* What to produce
Could you convert these lines into a numbered list, leaving out any blank lines?

Dataset rows
** BEGIN **

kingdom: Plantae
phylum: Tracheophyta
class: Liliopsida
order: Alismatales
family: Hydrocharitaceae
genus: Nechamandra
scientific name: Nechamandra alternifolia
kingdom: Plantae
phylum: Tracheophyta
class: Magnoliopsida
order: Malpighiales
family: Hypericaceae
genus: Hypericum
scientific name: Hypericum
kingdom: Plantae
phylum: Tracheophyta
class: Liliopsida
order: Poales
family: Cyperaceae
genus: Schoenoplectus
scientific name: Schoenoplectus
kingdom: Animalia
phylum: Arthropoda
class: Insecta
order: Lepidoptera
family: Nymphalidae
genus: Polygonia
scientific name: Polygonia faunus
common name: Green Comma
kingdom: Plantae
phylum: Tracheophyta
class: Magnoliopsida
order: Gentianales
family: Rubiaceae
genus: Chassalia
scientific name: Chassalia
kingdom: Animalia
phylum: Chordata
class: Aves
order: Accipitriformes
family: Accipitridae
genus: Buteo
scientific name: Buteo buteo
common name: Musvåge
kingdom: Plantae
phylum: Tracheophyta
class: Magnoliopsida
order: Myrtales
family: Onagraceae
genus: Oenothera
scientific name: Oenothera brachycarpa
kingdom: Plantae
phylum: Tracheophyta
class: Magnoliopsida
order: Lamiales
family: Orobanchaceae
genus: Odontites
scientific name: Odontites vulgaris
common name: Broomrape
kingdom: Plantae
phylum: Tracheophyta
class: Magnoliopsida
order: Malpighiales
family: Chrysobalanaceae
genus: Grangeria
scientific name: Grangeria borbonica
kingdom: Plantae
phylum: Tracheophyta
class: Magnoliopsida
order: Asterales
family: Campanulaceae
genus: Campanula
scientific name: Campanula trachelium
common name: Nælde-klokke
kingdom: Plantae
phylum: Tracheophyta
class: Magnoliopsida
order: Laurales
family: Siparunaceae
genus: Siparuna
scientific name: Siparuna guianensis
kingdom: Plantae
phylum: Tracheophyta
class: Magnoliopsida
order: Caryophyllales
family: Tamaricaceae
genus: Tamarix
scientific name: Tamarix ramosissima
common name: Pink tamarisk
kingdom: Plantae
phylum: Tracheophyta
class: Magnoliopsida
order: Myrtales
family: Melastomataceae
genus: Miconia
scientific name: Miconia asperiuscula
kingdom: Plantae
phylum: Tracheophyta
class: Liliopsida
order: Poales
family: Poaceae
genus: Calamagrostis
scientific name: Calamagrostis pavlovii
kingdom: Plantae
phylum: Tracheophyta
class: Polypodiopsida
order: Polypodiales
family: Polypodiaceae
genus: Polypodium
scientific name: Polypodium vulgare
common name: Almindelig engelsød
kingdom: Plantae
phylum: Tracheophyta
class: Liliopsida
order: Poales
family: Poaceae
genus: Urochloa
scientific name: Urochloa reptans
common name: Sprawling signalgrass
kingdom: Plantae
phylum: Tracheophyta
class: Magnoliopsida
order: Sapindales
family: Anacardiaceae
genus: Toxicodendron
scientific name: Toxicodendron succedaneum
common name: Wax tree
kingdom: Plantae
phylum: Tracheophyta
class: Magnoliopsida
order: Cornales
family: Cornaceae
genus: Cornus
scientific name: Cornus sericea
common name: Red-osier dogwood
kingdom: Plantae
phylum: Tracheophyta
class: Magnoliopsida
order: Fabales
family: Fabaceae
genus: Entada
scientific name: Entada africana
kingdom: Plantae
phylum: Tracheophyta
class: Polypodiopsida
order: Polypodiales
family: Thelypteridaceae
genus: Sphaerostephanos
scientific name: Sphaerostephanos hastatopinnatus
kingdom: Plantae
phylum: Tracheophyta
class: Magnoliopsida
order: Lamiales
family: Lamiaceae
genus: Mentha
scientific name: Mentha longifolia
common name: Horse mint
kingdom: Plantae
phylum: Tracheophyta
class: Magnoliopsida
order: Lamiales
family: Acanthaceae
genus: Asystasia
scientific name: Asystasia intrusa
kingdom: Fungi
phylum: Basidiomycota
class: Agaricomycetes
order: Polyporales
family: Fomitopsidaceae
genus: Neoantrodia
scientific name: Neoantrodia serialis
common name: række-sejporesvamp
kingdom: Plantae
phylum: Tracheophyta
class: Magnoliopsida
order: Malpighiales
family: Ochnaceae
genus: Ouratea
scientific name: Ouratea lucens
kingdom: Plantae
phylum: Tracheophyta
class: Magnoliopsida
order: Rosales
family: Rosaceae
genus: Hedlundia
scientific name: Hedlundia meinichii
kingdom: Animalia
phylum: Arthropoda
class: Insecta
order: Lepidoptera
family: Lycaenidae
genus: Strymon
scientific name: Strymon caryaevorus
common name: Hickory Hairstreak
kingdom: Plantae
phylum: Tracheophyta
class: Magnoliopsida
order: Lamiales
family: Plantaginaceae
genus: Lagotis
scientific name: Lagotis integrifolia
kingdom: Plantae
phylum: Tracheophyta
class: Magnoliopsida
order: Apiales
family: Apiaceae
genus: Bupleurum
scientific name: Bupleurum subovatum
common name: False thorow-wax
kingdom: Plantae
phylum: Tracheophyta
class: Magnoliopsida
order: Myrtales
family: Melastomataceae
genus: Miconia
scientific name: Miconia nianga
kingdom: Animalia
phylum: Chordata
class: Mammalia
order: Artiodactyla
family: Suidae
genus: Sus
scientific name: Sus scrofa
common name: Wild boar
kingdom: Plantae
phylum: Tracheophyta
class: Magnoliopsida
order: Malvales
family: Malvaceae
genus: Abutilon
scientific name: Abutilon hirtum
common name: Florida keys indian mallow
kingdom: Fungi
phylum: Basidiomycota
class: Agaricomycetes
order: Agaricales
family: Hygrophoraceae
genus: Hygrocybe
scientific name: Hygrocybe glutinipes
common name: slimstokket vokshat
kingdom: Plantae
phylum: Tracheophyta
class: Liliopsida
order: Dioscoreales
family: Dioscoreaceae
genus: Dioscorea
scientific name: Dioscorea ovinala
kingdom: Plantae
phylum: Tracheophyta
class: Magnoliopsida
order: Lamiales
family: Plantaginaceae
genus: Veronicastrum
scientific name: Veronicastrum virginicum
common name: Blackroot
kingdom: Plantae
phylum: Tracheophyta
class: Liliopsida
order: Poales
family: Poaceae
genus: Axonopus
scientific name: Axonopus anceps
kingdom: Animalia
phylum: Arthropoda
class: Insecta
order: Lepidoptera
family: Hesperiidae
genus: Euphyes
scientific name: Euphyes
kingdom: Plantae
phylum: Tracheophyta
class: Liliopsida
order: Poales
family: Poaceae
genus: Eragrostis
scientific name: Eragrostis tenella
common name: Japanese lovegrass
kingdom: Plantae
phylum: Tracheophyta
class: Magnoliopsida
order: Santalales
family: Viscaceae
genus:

** END **

* Task output
1. kingdom: Plantae
2. phylum: Tracheophyta
3. class: Liliopsida
4. order: Alismatales
5. family: Hydrocharitaceae
6. genus: Nechamandra
7. scientific name: Nechamandra alternifolia
8. kingdom: Plantae
9. phylum: Tracheophyta
10. class: Magnoliopsida
11. order: Malpighiales
12. family: Hypericaceae
13. genus: Hypericum
14. scientific name: Hypericum
15. kingdom: Plantae
16. phylum: Tracheophyta
17. class: Liliopsida
18. order: Poales
19. family: Cyperaceae
20. genus: Schoenoplectus
21. scientific name: Schoenoplectus
22. kingdom: Animalia
23. phylum: Arthropoda
24. class: Insecta
25. order: Lepidoptera
26. family: Nymphalidae
27. genus: Polygonia
28. scientific name: Polygonia faunus
29. common name: Green Comma
30. kingdom: Plantae
31. phylum: Tracheophyta
32. class: Magnoliopsida
33. order: Gentianales
34. family: Rubiaceae
35. genus: Chassalia
36. scientific name: Chassalia
37. kingdom: Animalia
38. phylum: Chordata
39. class: Aves
40. order: Accipitriformes
41. family: Accipitridae
42. genus: Buteo
43. scientific name: Buteo buteo
44. common name: Musvåge
45. kingdom: Plantae
46. phylum: Tracheophyta
47. class: Magnoliopsida
48. order: Myrtales
49. family: Onagraceae
50. genus: Oenothera
51. scientific name: Oenothera brachycarpa
52. kingdom: Plantae
53. phylum: Tracheophyta
54. class: Magnoliopsida
55. order: Lamiales
56. family: Orobanchaceae
57. genus: Odontites
58. scientific name: Odontites vulgaris
59. common name: Broomrape
60. kingdom: Plantae
61. phylum: Tracheophyta
62. class: Magnoliopsida
63. order: Malpighiales
64. family: Chrysobalanaceae
65. genus: Grangeria
66. scientific name: Grangeria borbonica
67. kingdom: Plantae
68. phylum: Tracheophyta
69. class: Magnoliopsida
70. order: Asterales
71. family: Campanulaceae
72. genus: Campanula
73. scientific name: Campanula trachelium
74. common name: Nælde-klokke
75. kingdom: Plantae
76. phylum: Tracheophyta
77. class: Magnoliopsida
78. order: Laurales
79. family: Siparunaceae
80. genus: Siparuna
81. scientific name: Siparuna guianensis
82. kingdom: Plantae
83. phylum: Tracheophyta
84. class: Magnoliopsida
85. order: Caryophyllales
86. family: Tamaricaceae
87. genus: Tamarix
88. scientific name: Tamarix ramosissima
89. common name: Pink tamarisk
90. kingdom: Plantae
91. phylum: Tracheophyta
92. class: Magnoliopsida
93. order: Myrtales
94. family: Melastomataceae
95. genus: Miconia
96. scientific name: Miconia asperiuscula
97. kingdom: Plantae
98. phylum: Tracheophyta
99. class: Liliopsida
100. order: Poales
101. family: Poaceae
102. genus: Calamagrostis
103. scientific name: Calamagrostis pavlovii
104. kingdom: Plantae
105. phylum: Tracheophyta
106. class: Polypodiopsida
107. order: Polypodiales
108. family: Polypodiaceae
109. genus: Polypodium
110. scientific name: Polypodium vulgare
111. common name: Almindelig engelsød
112. kingdom: Plantae
113. phylum: Tracheophyta
114. class: Liliopsida
115. order: Poales
116. family: Poaceae
117. genus: Urochloa
118. scientific name: Urochloa reptans
119. common name: Sprawling signalgrass
120. kingdom: Plantae
121. phylum: Tracheophyta
122. class: Magnoliopsida
123. order: Sapindales
124. family: Anacardiaceae
125. genus: Toxicodendron
126. scientific name: Toxicodendron succedaneum
127. common name: Wax tree
128. kingdom: Plantae
129. phylum: Tracheophyta
130. class: Magnoliopsida
131. order: Cornales
132. family: Cornaceae
133. genus: Cornus
134. scientific name: Cornus sericea
135. common name: Red-osier dogwood
136. kingdom: Plantae
137. phylum: Tracheophyta
138. class: Magnoliopsida
139. order: Fabales
140. family: Fabaceae
141. genus: Entada
142. scientific name: Entada africana
143. kingdom: Plantae
144. phylum: Tracheophyta
145. class: Polypodiopsida
146. order: Polypodiales
147. family: Thelypteridaceae
148. genus: Sphaerostephanos
149. scientific name: Sphaerostephanos hastatopinnatus
150. kingdom: Plantae
151. phylum: Tracheophyta
152. class: Magnoliopsida
153. order: Lamiales
154. family: Lamiaceae
155. genus: Mentha
156. scientific name: Mentha longifolia
157. common name: Horse mint
158. kingdom: Plantae
159. phylum: Tracheophyta
160. class: Magnoliopsida
161. order: Lamiales
162. family: Acanthaceae
163. genus: Asystasia
164. scientific name: Asystasia intrusa
165. kingdom: Fungi
166. phylum: Basidiomycota
167. class: Agaricomycetes
168. order: Polyporales
169. family: Fomitopsidaceae
170. genus: Neoantrodia
171. scientific name: Neoantrodia serialis
172. common name: række-sejporesvamp
173. kingdom: Plantae
174. phylum: Tracheophyta
175. class: Magnoliopsida
176. order: Malpighiales
177. family: Ochnaceae
178. genus: Ouratea
179. scientific name: Ouratea lucens
180. kingdom: Plantae
181. phylum: Tracheophyta
182. class: Magnoliopsida
183. order: Rosales
184. family: Rosaceae
185. genus: Hedlundia
186. scientific name: Hedlundia meinichii
187. kingdom: Animalia
188. phylum: Arthropoda
189. class: Insecta
190. order: Lepidoptera
191. family: Lycaenidae
192. genus: Strymon
193. scientific name: Strymon caryaevorus
194. common name: Hickory Hairstreak
195. kingdom: Plantae
196. phylum: Tracheophyta
197. class: Magnoliopsida
198. order: Lamiales
199. family: Plantaginaceae
200. genus: Lagotis
201. scientific name: Lagotis integrifolia
202. kingdom: Plantae
203. phylum: Tracheophyta
204. class: Magnoliopsida
205. order: Apiales
206. family: Apiaceae
207. genus: Bupleurum
208. scientific name: Bupleurum subovatum
209. common name: False thorow-wax
210. kingdom: Plantae
211. phylum: Tracheophyta
212. class: Magnoliopsida
213. order: Myrtales
214. family: Melastomataceae
215. genus: Miconia
216. scientific name: Miconia nianga
217. kingdom: Animalia
218. phylum: Chordata
219. class: Mammalia
220. order: Artiodactyla
221. family: Suidae
222. genus: Sus
223. scientific name: Sus scrofa
224. common name: Wild boar
225. kingdom: Plantae
226. phylum: Tracheophyta
227. class: Magnoliopsida
228. order: Malvales
229. family: Malvaceae
230. genus: Abutilon
231. scientific name: Abutilon hirtum
232. common name: Florida keys indian mallow
233. kingdom: Fungi
234. phylum: Basidiomycota
235. class: Agaricomycetes
236. order: Agaricales
237. family: Hygrophoraceae
238. genus: Hygrocybe
239. scientific name: Hygrocybe glutinipes
240. common name: slimstokket vokshat
241. kingdom: Plantae
242. phylum: Tracheophyta
243. class: Liliopsida
244. order: Dioscoreales
245. family: Dioscoreaceae
246. genus: Dioscorea
247. scientific name: Dioscorea ovinala
248. kingdom: Plantae
249. phylum: Tracheophyta
250. class: Magnoliopsida
251. order: Lamiales
252. family: Plantaginaceae
253. genus: Veronicastrum
254. scientific name: Veronicastrum virginicum
255. common name: Blackroot
256. kingdom: Plantae
257. phylum: Tracheophyta
258. class: Liliopsida
259. order: Poales
260. family: Poaceae
261. genus: Axonopus
262. scientific name: Axonopus anceps
263. kingdom: Animalia
264. phylum: Arthropoda
265. class: Insecta
266. order: Lepidoptera
267. family: Hesperiidae
268. genus: Euphyes
269. scientific name: Euphyes
270. kingdom: Plantae
271. phylum: Tracheophyta
272. class: Liliopsida
273. order: Poales
274. family: Poaceae
275. genus: Eragrostis
276. scientific name: Eragrostis tenella
277. common name: Japanese lovegrass
278. kingdom: Plantae
279. phylum: Tracheophyta
280. class: Magnoliopsida
281. order: Santalales
282. family: Viscaceae
283. genus:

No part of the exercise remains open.